6. A "Squeeze" Approach: Gregory Adams from Bucknell University just wrote to propose another method of determining that the limit does not exist. In this alternative method, it is not necessary to take any derivatives at all, but one must know two other limits to compare it to. He observes that by using the most famous trig identity in the form 1-cos²x=sin²x and splitting the fraction, the original expression is equal to ln(1-x)/sin²(x) - 1/sin(x) Then, since ln(1-x) is negative for x's between 0 and 1, the original expression is less than -1/sin(x) for all x's in this interval. Since we know that -1/sin(x) has the limit of -infinity as x goes to zero from the right (we do know that, don't we?) then since the original expression is even more negative it must have the same limit. Similarly, for -1bigger than -1/sin(x) for these x values...but the limit of -1/sin(x) from the left is positive infinity and since the original expression is even bigger it must also go to positive infinity as x approaches zero from the left. Once again, we can conclude that the limit does not exist under either of the standard definitions. (Thanks, Greg.)

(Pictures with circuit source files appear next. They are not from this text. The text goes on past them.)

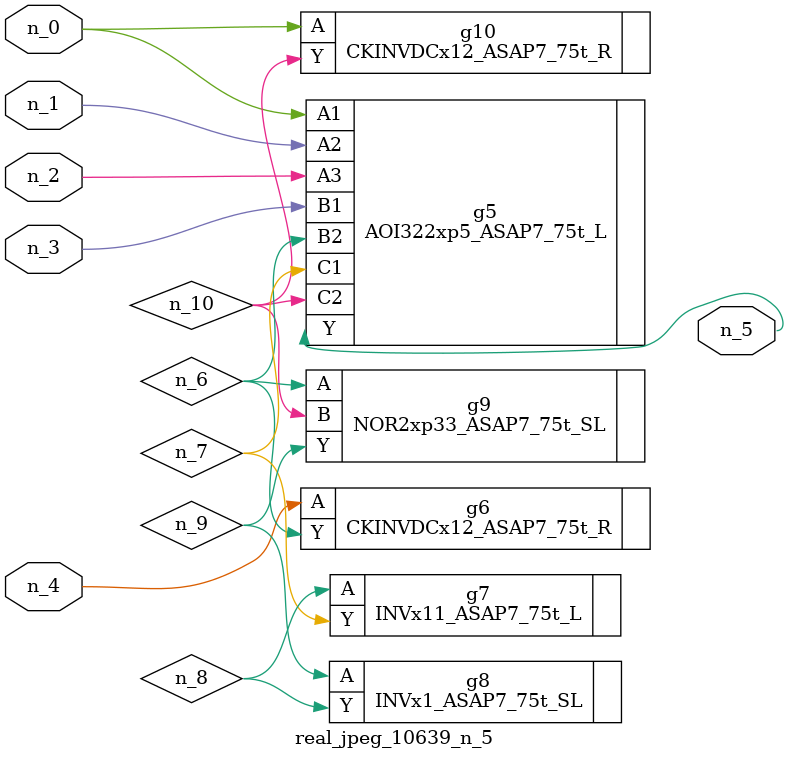
<source format=v>
module real_jpeg_10639_n_5 (n_4, n_0, n_1, n_2, n_3, n_5);

input n_4;
input n_0;
input n_1;
input n_2;
input n_3;

output n_5;

wire n_8;
wire n_6;
wire n_7;
wire n_10;
wire n_9;

AOI322xp5_ASAP7_75t_L g5 ( 
.A1(n_0),
.A2(n_1),
.A3(n_2),
.B1(n_3),
.B2(n_6),
.C1(n_7),
.C2(n_10),
.Y(n_5)
);

CKINVDCx12_ASAP7_75t_R g10 ( 
.A(n_0),
.Y(n_10)
);

CKINVDCx12_ASAP7_75t_R g6 ( 
.A(n_4),
.Y(n_6)
);

NOR2xp33_ASAP7_75t_SL g9 ( 
.A(n_6),
.B(n_10),
.Y(n_9)
);

INVx11_ASAP7_75t_L g7 ( 
.A(n_8),
.Y(n_7)
);

INVx1_ASAP7_75t_SL g8 ( 
.A(n_9),
.Y(n_8)
);


endmodule
</source>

   Contributed by Greg Adams Hi Alex, I prefer to think of this as number sense rather than a squeeze theorem. ln(1-x) and -sin(x) have the same sign, so cancellation can't make their sum smaller. Thus, | ln(1-x) - sin(x) | is no smaller than |sin(x)|. Consequently, the term sin^2(x) in the denominator can't be balanced out by the numerator. Notice that the same limit for ( ln(1-x) + sin(x) ) / (1-cos^2(x) ) does exist and here the Taylor expansion quickly gives the answer. I find that too many students want to rely on methods like L'Hospital's Rule to calculate limits and ever fewer have intuition. Perhaps growing up on a slide rule enables me to look at a rational function and immediately know which asymptotes to expect. My students don't seem to come to class with this understanding. We also don't help them by stressing the formalisms over the heuristics. Both approaches have a role to play. I suspect that those who argue for using Taylor expansions over L'Hospital's rule are really arguing for the heuristic approach and its intuitive power.